Aim of the task:
Extract every entry word for word. Skip the pictures.

:::::

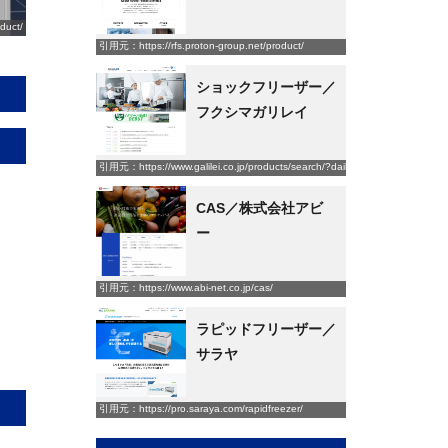
duct/
引用元：https://rfs.proton-group.net/product/
ショックフリーザー／
フクシマガリレイ
引用元：https://www.galilei.co.jp/products/search/?daibunrui_id=4&tyubunru
CAS／株式会社アビ
ー
引用元：https://www.abi-net.co.jp/cas/
ラピッドフリーザー／
サラヤ
引用元：https://pro.saraya.com/rapidfreezer/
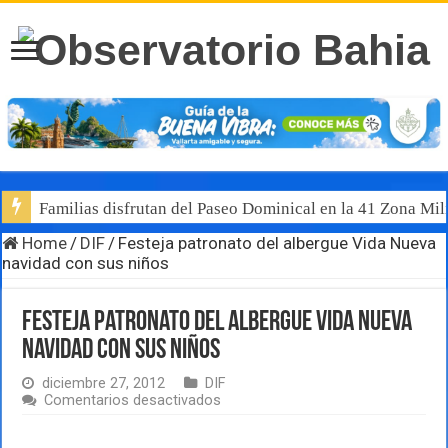
Familias disfrutan del Paseo Dominical en la 41 Zona Mili
Home
/
DIF
/
Festeja patronato del albergue Vida Nueva
navidad con sus niños
Festeja patronato del albergue Vida Nueva
navidad con sus niños
diciembre 27, 2012
DIF
en
Comentarios desactivados
Festeja
patronato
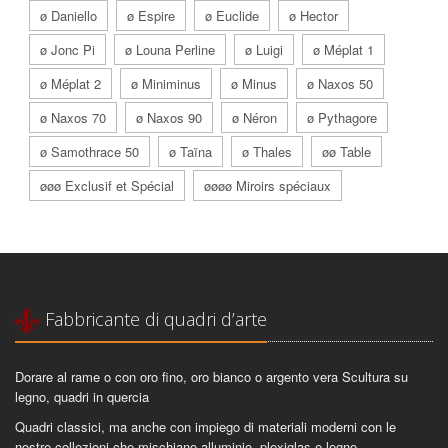
ø Daniello
ø Espire
ø Euclide
ø Hector
ø Jonc Pi
ø Louna Perline
ø Luigi
ø Méplat 1
ø Méplat 2
ø Miniminus
ø Minus
ø Naxos 50
ø Naxos 70
ø Naxos 90
ø Néron
ø Pythagore
ø Samothrace 50
ø Taïna
ø Thales
øø Table
øøø Exclusif et Spécial
øøøø Miroirs spéciaux
Fabbricante di quadri d’arte
Dorare al rame o con oro fino, oro bianco o argento vera Scultura su
legno, quadri in quercia
Quadri classici, ma anche con impiego di materiali moderni con le
nostre collezioni che mischiano alluminio, plexiglas e legno.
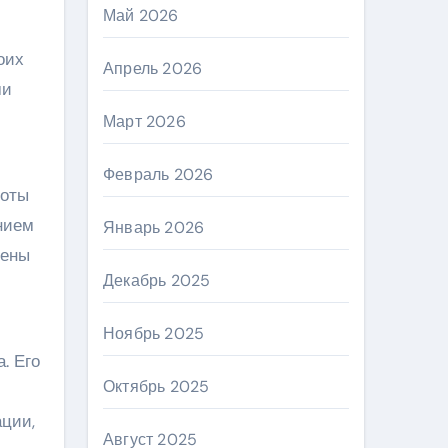
Май 2026
оих
Апрель 2026
ми
Март 2026
Февраль 2026
боты
нием
Январь 2026
чены
Декабрь 2025
Ноябрь 2025
. Его
Октябрь 2025
ации,
Август 2025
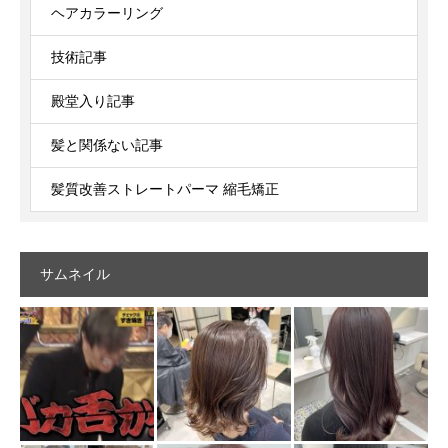
ヘアカラーリング
技術記事
殿堂入り記事
髪と関係ない記事
髪質改善ストレートパーマ 縮毛矯正
サムネイル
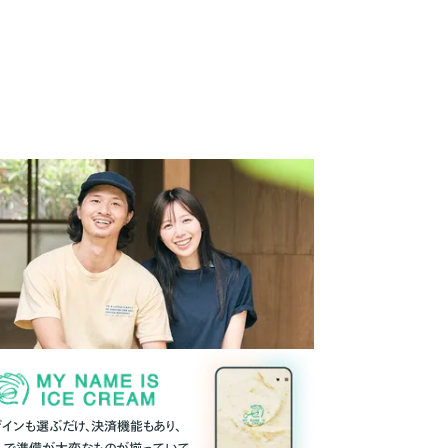
ザインも選ぶだけ、決済機能もあり、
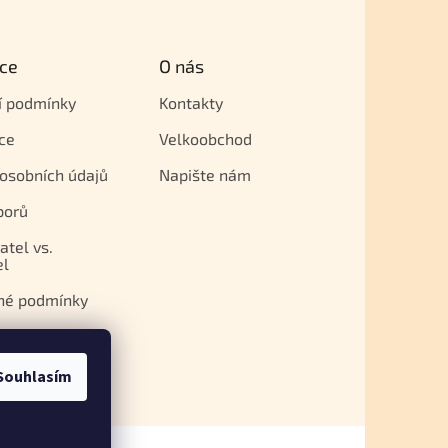
ce
O nás
í podmínky
Kontakty
ce
Velkoobchod
osobních údajů
Napište nám
porů
atel vs.
el
né podmínky
Souhlasím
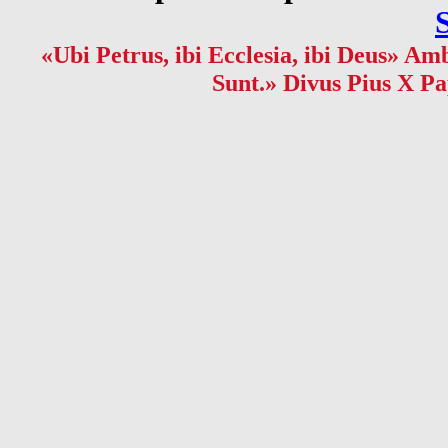
«Ubi Petrus, ibi Ecclesia, ibi Deus» Amb
Sunt.» Divus Pius X Pa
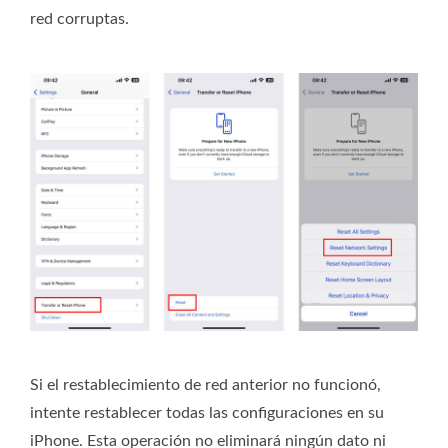
red corruptas.
Si el restablecimiento de red anterior no funcionó,
intente restablecer todas las configuraciones en su
iPhone. Esta operación no eliminará ningún dato ni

:::::

Response area:
duct/
引用元：https://rfs.proton-group.net/product/
ショックフリーザー／
フクシマガリレイ
引用元：https://www.galilei.co.jp/products/search/?daibunrui_id=4&tyubunru
CAS／株式会社アビ
ー
引用元：https://www.abi-net.co.jp/cas/
ラピッドフリーザー／
サラヤ
引用元：https://pro.saraya.com/rapidfreezer/
Familias disfrutan del Paseo Dominical en la 41 Zona Mili
Home
/
DIF
/
Festeja patronato del albergue Vida Nueva
navidad con sus niños
Festeja patronato del albergue Vida Nueva
navidad con sus niños
diciembre 27, 2012
DIF
en
Comentarios desactivados
Festeja
patronato
ø Daniello
ø Espire
ø Euclide
ø Hector
ø Jonc Pi
ø Louna Perline
ø Luigi
ø Méplat 1
ø Méplat 2
ø Miniminus
ø Minus
ø Naxos 50
ø Naxos 70
ø Naxos 90
ø Néron
ø Pythagore
ø Samothrace 50
ø Taïna
ø Thales
øø Table
øøø Exclusif et Spécial
øøøø Miroirs spéciaux
Fabbricante di quadri d’arte
Dorare al rame o con oro fino, oro bianco o argento vera Scultura su
legno, quadri in quercia
Quadri classici, ma anche con impiego di materiali moderni con le
nostre collezioni che mischiano alluminio, plexiglas e legno.
Май 2026
оих
Апрель 2026
ми
Март 2026
Февраль 2026
боты
нием
Январь 2026
чены
Декабрь 2025
Ноябрь 2025
. Его
Октябрь 2025
ации,
Август 2025
ヘアカラーリング
技術記事
殿堂入り記事
髪と関係ない記事
髪質改善ストレートパーマ 縮毛矯正
サムネイル
ザインも選ぶだけ、決済機能もあり、
ce
O nás
í podmínky
Kontakty
ce
Velkoobchod
osobních údajů
Napište nám
porů
atel vs.
el
né podmínky
Souhlasím
«Ubi Petrus, ibi Ecclesia, ibi Deus» Amb
Sunt.» Divus Pius X Pa
red corruptas.
Si el restablecimiento de red anterior no funcionó,
intente restablecer todas las configuraciones en su
iPhone. Esta operación no eliminará ningún dato ni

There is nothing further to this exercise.